What's needed is a word-for-word retyping of the entries below, pictures omitted.

(Images with lens parameters)
_____

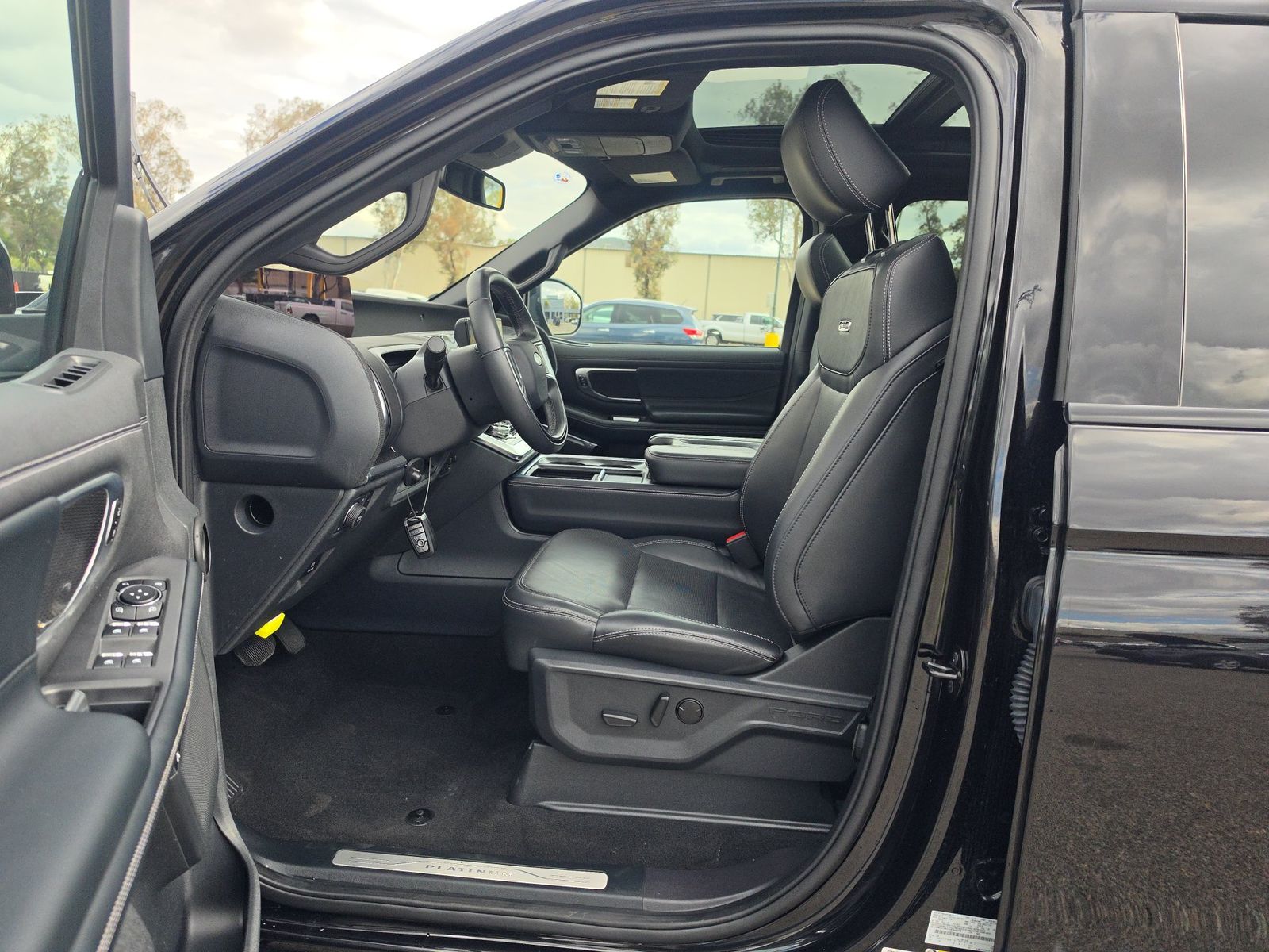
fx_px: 843
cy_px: 476
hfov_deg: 73.9
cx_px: 634
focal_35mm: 23
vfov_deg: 58.9
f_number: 1.4
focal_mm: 6.5
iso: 63
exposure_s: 1/2010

_____

Response below -
fx_px: 843
cy_px: 476
hfov_deg: 73.9
cx_px: 634
focal_35mm: 23
vfov_deg: 58.9
f_number: 1.4
focal_mm: 6.5
iso: 63
exposure_s: 1/2010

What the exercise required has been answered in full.